The external outage was caused by a 27-minute service outage at Cloudfare, which provides infrastructure services to GGNetwork. However, the other four issues and bugs were all at GGNetwork, and declaring it all to be “ridiculously unlucky” is just a whitewash by a GGPoker affiliate. It’s the way the business works and it’s been that way for many years.

In Jones’ partial defense, he did publish the link to GGNetwork’s internal summary of the weekend’s disastrous string of events. It turns out that GGPoker rightly anticipated a traffic surge but wasn’t really prepared for it and blundered its response in several ways. Between a rush of legitimate fan and rail traffic and a DDoS attack that was primed to take place, GGPoker’s services collapsed.

The DDoS attack could’ve and should’ve been foreseen. Hackers and extortionists have targeted online gambling sites for most of the industry’s two-decade history. High-profile gambling events draw out the online vermin like flies to a ripe corpse. The days before American football’s Super Bowl and global football’s (soccer’s) World Cup always bring surges in DDoS attacks, and every major online poker site has dealt with them as well. (The unlicensed America’s Cardroom, which has no authorities to complain to, is a frequent target.)

GGPoker, though, seemed to have DDoS mitigation services in place. Those services generally involve installing an umbrella service that sniffs the incoming data traffic to search for the type of frequent and invalid data requests that mark a DDoS attack. The identified data requests are then tagged and dumped before reaching and slowing down the actual gaming servers.
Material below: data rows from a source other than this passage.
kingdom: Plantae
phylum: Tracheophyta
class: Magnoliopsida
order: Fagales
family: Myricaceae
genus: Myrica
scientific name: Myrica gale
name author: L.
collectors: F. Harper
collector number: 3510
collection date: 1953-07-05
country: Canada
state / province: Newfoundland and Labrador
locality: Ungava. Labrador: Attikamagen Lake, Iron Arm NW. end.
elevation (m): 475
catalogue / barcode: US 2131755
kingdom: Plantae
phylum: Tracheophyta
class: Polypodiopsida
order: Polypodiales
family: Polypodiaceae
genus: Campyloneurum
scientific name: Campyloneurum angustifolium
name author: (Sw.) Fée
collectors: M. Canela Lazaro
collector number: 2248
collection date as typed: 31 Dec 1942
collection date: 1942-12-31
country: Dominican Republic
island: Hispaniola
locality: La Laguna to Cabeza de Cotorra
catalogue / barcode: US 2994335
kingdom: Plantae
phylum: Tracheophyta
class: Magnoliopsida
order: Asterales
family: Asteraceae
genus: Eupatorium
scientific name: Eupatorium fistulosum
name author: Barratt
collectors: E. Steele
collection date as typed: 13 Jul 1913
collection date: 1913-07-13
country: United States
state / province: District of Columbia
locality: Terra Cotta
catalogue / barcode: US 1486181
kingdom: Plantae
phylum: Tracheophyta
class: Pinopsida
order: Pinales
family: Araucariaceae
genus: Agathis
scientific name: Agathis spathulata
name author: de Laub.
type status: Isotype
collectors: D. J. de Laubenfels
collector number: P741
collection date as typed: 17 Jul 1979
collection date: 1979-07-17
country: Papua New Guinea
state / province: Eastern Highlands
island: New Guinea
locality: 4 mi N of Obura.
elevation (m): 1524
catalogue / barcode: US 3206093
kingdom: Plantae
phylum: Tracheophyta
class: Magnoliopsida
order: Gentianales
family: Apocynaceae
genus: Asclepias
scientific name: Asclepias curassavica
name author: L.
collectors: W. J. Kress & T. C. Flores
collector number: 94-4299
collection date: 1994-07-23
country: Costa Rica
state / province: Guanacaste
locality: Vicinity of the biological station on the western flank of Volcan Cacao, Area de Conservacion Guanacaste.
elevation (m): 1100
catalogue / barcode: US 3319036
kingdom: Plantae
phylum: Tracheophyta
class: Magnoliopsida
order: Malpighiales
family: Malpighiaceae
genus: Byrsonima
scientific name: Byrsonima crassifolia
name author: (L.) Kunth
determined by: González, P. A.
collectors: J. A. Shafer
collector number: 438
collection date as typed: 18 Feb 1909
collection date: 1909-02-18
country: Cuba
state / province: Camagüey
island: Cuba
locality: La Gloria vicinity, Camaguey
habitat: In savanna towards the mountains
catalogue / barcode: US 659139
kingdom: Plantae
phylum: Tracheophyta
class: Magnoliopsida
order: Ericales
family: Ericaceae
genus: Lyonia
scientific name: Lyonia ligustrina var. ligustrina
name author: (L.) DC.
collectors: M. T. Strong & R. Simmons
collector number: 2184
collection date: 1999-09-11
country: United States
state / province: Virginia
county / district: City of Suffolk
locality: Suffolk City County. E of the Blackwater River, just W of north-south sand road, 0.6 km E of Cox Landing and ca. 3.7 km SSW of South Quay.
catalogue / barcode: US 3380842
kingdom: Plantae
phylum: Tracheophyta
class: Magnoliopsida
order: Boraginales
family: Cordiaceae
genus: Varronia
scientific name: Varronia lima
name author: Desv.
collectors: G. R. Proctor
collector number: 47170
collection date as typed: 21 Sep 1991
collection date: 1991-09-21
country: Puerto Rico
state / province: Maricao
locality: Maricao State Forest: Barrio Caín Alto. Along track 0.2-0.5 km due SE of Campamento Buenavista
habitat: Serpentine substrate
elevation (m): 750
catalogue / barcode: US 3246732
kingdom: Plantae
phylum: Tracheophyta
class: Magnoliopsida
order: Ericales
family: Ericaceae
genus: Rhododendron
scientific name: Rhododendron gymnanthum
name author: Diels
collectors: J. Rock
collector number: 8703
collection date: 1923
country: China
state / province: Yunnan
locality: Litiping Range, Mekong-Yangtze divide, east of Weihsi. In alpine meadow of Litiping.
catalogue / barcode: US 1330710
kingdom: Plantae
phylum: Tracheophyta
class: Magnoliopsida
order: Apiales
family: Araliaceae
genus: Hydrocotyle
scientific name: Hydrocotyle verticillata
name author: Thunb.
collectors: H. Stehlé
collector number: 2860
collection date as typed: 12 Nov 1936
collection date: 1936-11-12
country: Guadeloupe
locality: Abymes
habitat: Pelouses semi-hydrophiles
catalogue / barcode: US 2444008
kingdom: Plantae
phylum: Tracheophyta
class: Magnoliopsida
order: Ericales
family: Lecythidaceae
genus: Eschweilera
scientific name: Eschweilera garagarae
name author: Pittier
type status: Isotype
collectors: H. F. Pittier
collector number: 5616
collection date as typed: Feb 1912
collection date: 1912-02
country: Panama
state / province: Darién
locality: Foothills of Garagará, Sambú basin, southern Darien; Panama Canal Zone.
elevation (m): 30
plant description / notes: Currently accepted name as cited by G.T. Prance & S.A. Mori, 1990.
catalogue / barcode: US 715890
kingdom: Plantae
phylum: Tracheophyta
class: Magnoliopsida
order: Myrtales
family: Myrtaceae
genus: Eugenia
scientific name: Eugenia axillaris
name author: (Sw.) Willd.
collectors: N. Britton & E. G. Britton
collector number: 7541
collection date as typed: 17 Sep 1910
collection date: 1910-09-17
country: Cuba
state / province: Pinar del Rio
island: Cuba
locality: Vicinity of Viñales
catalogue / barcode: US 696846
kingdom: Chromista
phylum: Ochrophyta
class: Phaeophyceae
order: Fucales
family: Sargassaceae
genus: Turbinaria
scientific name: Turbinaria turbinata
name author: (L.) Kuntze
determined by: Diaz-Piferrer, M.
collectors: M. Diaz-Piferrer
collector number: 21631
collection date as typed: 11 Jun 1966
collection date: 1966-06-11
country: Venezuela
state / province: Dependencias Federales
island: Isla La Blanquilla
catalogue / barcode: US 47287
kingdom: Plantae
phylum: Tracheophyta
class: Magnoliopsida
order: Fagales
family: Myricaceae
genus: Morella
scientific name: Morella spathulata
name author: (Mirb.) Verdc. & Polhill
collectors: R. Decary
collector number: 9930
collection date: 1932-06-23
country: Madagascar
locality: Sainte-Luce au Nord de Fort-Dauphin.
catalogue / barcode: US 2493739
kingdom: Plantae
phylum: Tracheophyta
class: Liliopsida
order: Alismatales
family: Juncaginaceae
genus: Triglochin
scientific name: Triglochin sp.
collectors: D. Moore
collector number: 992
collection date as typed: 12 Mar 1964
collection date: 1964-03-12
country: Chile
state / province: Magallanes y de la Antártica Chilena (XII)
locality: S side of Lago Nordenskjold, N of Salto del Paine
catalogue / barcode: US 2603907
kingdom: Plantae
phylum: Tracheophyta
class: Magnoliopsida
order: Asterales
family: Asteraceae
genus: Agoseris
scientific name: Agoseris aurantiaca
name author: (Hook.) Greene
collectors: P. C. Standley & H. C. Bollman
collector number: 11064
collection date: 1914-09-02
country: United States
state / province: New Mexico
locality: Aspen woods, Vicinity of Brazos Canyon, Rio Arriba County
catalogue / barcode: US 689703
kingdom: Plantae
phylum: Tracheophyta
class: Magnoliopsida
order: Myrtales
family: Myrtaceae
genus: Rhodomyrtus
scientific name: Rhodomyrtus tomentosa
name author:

GGPoker had all this in place, but when it brought on extra servers to handle the increased WSOP traffic load, its technicians blundered by not applying the DDoS mitigation protocols to the new servers. Then once they got that issue sorted out, the techies blundered again, failing to overlay all the other network protocols across the entire expanded network. This caused protocol mismatch issues that foiled all attempts to restart the paused events.

Let’s be clear, though: This wasn’t just a technical-level fail; it was also a failure on the executive level regarding risk assessment and management. GGPoker has been around long enough to know both the DDoS and WSOP-interest traffic risks, and it dropped the ball.

The poker industry rumor pipeline suggests that GGPoker paid the WSOP somewhere between $3 million and $4.5 million to host the international portion of the series. I can’t confirm the number but that range is believable, as the WSOP rarely gives away anything on the cheap. Continuing performance issues would naturally impact any chance GGPoker has of co-hosting similar series in the future.

GGPoker has attempted to make amends to affected players by offering tourney-ticket refunds and, in the case of the suspended charity event, doubling the amount of money it’s donating. However, the site cannot easily find a way to properly compensate hundreds of players who simply cannot be on hand to play when the suspended events resume this coming weekend. Many players have real-life commitments and allocated a block of time to play one or a few online bracelet events. How that issue plays out remains to be seen.

The WSOP and GGPoker must do much, much better. Strip away the fancy brand images and it’s easy to see that to date it’s all been a second- or third-rate clown show. Poker in general deserves better than this.